Le « thriller » d’aujourd’hui n’est autre que le roman à Suspense d’hier. Boileau et Narcejac (cités par Yves Reuter dans son ouvrage sur Le roman policier aux éditions Armand Colin) disaient à son sujet « La perte de sens, c’est là que convergent le fantastique et le désespoir. » Cette phrase résume très bien ce qui arrive à Emma Stein, la protagoniste (et dans une moindre mesure à la lectrice ou au lecteur) du Colis.
L’auteur allemand Sebastian Fitzek est une star dans son pays. Son dernier ouvrage incarne parfaitement la définition du mot thriller : c’est une démonstration des points forts et des faiblesses de cette grande famille du roman policier.

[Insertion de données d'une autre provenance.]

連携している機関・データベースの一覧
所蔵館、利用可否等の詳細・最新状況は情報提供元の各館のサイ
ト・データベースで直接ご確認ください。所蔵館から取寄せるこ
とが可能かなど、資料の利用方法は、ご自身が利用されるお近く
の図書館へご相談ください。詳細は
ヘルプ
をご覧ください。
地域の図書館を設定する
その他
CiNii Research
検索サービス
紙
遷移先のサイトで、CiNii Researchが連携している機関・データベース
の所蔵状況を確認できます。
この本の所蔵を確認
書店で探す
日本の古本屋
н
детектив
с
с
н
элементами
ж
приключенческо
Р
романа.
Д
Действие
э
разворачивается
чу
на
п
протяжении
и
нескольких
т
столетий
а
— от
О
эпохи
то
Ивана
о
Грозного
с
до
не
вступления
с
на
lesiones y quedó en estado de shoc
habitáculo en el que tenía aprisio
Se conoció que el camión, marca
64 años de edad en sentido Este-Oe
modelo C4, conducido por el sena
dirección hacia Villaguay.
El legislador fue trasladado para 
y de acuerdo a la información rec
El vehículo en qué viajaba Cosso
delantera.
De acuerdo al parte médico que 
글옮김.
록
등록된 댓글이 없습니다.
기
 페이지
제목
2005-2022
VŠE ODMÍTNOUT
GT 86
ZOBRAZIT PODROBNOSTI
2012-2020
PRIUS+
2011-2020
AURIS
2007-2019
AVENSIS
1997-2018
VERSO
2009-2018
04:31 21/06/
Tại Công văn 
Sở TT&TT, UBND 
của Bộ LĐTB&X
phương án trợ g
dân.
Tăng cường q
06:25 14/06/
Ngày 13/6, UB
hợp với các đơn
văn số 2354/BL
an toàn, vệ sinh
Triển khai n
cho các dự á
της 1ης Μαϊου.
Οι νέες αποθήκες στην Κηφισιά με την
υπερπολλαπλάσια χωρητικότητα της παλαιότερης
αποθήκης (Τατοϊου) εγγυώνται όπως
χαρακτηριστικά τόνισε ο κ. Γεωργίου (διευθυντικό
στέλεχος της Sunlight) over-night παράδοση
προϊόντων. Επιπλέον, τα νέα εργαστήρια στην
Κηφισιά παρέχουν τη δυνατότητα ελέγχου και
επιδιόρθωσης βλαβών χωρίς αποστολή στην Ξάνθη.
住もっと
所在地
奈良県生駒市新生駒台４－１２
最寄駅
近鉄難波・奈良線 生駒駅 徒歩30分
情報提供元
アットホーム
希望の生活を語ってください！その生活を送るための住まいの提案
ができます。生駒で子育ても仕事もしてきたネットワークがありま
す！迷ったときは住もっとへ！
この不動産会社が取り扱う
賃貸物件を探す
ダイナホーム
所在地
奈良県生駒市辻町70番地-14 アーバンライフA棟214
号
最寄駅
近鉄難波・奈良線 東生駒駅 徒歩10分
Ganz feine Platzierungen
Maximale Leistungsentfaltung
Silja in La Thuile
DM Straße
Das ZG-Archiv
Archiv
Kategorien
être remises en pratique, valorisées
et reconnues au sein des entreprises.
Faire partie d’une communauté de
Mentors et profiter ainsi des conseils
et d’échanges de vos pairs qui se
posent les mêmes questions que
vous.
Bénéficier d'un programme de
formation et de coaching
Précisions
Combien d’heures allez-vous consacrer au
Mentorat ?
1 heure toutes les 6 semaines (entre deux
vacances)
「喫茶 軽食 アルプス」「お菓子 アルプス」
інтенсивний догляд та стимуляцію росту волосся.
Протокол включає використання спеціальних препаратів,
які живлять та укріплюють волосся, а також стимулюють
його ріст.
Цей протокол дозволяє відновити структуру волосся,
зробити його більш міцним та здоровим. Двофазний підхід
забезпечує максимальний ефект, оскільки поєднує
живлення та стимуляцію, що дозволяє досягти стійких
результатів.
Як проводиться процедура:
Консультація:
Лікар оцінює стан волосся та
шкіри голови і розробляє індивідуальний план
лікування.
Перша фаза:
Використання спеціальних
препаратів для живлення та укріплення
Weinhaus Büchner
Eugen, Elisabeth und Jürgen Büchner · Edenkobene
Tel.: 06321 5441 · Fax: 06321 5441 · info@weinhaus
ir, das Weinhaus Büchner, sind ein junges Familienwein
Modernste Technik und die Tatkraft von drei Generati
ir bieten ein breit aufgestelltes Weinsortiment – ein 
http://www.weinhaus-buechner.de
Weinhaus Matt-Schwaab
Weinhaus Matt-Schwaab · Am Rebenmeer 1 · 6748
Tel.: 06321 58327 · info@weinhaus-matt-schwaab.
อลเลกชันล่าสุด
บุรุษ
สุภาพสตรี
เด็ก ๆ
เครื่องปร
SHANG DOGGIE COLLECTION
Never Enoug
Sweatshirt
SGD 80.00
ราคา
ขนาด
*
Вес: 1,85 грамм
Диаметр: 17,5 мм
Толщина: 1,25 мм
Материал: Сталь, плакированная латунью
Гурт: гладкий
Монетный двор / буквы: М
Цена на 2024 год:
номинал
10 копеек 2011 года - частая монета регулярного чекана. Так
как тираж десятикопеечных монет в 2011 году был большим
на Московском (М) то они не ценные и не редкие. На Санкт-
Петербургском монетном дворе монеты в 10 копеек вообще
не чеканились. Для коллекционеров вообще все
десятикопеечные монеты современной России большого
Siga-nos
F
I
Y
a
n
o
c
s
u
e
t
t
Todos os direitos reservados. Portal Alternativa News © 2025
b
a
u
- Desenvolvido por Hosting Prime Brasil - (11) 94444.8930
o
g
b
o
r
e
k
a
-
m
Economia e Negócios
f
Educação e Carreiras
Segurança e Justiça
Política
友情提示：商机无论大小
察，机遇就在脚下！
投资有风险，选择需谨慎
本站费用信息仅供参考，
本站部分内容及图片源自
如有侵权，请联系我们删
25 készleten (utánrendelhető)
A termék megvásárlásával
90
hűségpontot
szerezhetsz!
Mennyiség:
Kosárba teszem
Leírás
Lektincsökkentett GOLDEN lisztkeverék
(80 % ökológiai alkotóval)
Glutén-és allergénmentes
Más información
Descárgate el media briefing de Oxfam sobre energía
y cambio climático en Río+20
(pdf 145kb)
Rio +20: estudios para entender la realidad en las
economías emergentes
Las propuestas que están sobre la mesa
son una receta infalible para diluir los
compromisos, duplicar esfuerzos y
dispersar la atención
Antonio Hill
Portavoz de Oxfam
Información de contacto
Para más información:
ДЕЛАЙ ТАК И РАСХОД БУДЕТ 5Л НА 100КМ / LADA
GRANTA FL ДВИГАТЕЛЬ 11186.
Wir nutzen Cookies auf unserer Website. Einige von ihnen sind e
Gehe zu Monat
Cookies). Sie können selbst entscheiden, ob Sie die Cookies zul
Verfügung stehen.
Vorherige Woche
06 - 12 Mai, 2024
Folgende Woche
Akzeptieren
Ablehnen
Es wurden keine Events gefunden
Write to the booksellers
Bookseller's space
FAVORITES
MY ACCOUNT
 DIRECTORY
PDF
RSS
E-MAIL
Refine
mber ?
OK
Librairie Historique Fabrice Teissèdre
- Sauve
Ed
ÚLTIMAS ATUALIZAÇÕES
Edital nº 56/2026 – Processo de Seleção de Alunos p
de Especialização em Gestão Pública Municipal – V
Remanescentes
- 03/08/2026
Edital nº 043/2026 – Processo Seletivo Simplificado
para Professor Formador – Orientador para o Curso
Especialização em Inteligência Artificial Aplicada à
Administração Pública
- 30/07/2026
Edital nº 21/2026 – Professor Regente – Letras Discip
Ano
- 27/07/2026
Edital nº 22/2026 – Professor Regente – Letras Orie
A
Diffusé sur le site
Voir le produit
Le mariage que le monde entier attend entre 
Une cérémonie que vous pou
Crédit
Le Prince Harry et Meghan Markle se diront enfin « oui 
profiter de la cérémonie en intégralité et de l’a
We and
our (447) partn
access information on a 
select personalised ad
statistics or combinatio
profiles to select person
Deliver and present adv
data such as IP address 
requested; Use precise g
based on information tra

La tension, un des éléments fondamentaux du genre, est constante durant la lecture. Le texte nous perd dans les possibilités et les rebondissements ; comme la protagoniste du livre – une psychiatre – on commence à perdre nos repères et à douter du monde qui nous entoure. L’angoisse et le suspense sont au rendez-vous. On tremble pour Emma Stein, on s’indigne de la perversité de l’antagoniste (le méchant) tout en s’interrogeant sur qui fait quoi et qui est qui. Les scènes d’action sont d’une efficacité redoutable.
Si l’on accepte de se laisser embarquer, si on lit le livre dans un temps court sans trop se poser de questions et sans chercher « la petite bête », la sauce prendra assurément. Sinon il se passera ce qui se passe quand on ne rentre pas dans ce genre de bouquin : on verra toutes les ficelles (chapitre court, fin de chapitre en crochet, rebondissements à outrance…). Chaque rebondissement et chaque effet de style (question en suspens, typographie en italique pour figurer les pensées du personnage, oxymoron, clichés…) seront autant de source d’agacement. Le thriller possède une mécanique à la fois bien huilée, précise et fragile, un grain de sable et tout s’effondre.
Celles et ceux qui ont accroché au Briseur d’âmes devraient tenter l’expérience, Le Colis est un bon thriller avec tous les ingrédients du genre. Si Sebastian Fitzek n’est pas Stephen King il trouve sa place entre le maître américain de l’épouvante et les rois du suspense comme Boileau et Narcejac.
Emeric Cloche.
Sebastian Fitzek, Le Colis, traduit de l’allemand par Céline Maurice, L’Archipel, 2019, 308 pages, 22 Euros.